Onlinevideotheken erwarten steigende Umsätze
Legale Filmarchive: Miese Movies

Abgehalfterte Schauspieler wie Burt Reynolds haben im Internet noch Chancen auf Publikum. Anders als in den illegalen Tauschbörsen finden Kunden in den legalen Onlinevideotheken nämlich hauptsächlich zweit- oder drittklassige Streifen wie "Commander Hamilton" und "Die Römische Kanone".

ras DÜSSELDORF. "Wir bieten Filme, die weder im Kino noch im Fernsehen laufen und eben nicht Mainstream sind", sagt Martina Fritz, Marketingvorstand der Marburger medianetCom AG, die die Onlinevideothek yourcinema.de und das Erotikportal erodrome.tv betreibt. Gegen eine Leihgebühr von fünf Euro - der Betrag orientiert sich an Videothekenpreisen - können sich Internetsurfer mit dem schnellen Zugang DSL einen Film herunterladen und 24 Stunden lang anschauen. Nach Ablauf der Leihfrist wird der Streifen verschlüsselt. Demnächst soll der 130 Filme umfassende Katalog auch für Besitzer von Modems und ISDN verfügbar sein. Was allerdings wenig Sinn macht: denn per ISDN dauert die Übertragung eines kompletten Spielfilms acht Stunden.
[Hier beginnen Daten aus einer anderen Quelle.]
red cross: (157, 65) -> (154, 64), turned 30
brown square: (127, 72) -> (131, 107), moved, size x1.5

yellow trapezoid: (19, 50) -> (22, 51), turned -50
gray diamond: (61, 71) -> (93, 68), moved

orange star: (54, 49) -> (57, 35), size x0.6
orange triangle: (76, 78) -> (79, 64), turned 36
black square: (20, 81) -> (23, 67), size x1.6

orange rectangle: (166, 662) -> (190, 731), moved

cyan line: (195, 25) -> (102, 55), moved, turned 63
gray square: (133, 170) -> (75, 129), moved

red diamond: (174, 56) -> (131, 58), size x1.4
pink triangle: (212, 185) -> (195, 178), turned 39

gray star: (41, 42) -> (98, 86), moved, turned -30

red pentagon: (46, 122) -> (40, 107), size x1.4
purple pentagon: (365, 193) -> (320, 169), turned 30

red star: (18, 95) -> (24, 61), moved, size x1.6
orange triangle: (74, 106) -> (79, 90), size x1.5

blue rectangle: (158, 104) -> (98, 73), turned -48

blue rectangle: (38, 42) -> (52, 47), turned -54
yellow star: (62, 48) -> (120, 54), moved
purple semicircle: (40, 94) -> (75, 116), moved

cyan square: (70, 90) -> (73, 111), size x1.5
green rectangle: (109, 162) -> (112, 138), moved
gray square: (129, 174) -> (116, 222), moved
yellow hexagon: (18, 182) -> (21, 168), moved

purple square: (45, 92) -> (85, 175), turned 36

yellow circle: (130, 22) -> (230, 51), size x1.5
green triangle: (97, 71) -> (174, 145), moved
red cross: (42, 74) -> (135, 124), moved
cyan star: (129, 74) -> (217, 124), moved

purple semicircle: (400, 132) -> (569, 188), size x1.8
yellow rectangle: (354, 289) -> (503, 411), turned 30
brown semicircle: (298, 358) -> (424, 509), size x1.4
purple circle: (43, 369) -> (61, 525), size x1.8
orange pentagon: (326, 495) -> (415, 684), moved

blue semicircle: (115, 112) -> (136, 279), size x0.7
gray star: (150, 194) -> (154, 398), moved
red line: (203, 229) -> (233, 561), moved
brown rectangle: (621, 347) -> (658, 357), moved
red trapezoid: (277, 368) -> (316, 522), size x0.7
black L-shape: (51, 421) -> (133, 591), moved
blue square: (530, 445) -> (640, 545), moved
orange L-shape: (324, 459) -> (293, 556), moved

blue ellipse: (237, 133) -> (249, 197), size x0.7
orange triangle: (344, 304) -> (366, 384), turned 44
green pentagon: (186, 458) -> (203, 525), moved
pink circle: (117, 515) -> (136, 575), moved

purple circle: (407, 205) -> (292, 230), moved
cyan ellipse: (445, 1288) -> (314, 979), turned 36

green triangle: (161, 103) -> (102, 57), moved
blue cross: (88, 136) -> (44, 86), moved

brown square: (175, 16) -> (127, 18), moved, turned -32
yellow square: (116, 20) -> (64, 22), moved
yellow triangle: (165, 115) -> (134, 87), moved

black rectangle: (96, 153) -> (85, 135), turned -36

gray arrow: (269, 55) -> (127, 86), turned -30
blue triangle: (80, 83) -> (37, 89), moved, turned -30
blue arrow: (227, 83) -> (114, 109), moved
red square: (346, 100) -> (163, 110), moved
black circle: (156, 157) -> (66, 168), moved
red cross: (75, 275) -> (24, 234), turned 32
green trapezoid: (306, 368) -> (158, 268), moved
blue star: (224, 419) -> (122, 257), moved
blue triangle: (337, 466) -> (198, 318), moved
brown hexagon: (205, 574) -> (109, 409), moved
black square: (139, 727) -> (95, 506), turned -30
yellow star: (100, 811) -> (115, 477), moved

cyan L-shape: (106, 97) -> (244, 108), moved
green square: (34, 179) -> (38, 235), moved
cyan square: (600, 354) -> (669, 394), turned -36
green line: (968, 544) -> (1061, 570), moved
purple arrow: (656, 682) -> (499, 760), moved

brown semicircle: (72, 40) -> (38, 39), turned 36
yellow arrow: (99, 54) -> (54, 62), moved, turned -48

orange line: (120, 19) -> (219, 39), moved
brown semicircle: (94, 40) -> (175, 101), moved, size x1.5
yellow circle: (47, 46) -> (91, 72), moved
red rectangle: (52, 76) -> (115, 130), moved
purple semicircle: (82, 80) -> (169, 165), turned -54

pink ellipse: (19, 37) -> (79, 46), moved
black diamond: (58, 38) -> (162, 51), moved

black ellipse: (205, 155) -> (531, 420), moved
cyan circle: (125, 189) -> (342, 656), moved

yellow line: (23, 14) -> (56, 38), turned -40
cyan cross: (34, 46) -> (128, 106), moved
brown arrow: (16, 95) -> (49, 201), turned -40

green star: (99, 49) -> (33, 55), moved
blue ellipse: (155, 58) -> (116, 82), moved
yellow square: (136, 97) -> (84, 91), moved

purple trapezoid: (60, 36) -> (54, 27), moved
Neben yourcinema.de bietet in Deutschland seit Dezember 2001 auch der Eschborner Telefondienstleister Arcor ein Video-on-Demand-Portal. Im Angebot: 450 Filme, ebenfalls überwiegend zweitklassige Ware. Doch Arcor will den Katalog auf Vordermann bringen und die Zahl der abrufbaren Filme verdoppeln. "Wir erweitern und optimieren unser Filmangebot", sagt Thomas Götz, Sprecher der Geschäftsleitung von Arcor Online. So wird seit dieser Woche mit dem Film "Der Kandidat" ein renommiertes Dokumentarspiel ins Netz gestellt. Künftig kommen auch Lehrfilme ins Programm.

Arcors Qualitätsoffensive kann allerdings nicht darüber hinwegtäuschen, dass der Markt für legale Onlinevideotheken in Deutschland unbedeutend ist. Die Betreiber geben zwar weder Kundenzahlen noch Kosten bekannt, rechnen aber offenbar mit einer Durststrecke. "Das ist eine strategische Investition. Das Bedürfnis nach Onlinevideotheken im Internet lässt sich nicht wegdiskutieren, und die Zeit arbeitet für uns", sagt Götz. Mit dieser Einschätzung könnte Arcor Online Recht haben. Denn nach Erkenntnissen des US-Marktforschungsunternehmens Frost & Sullivan werden im Jahr 2006 rund 8,5 Millionen Europäer Onlinevideotheken nutzen - fast 20-mal so viele wie heute. Der Umsatz legaler Filmarchive soll in Europa in vier Jahren gut drei Milliarden Euro betragen.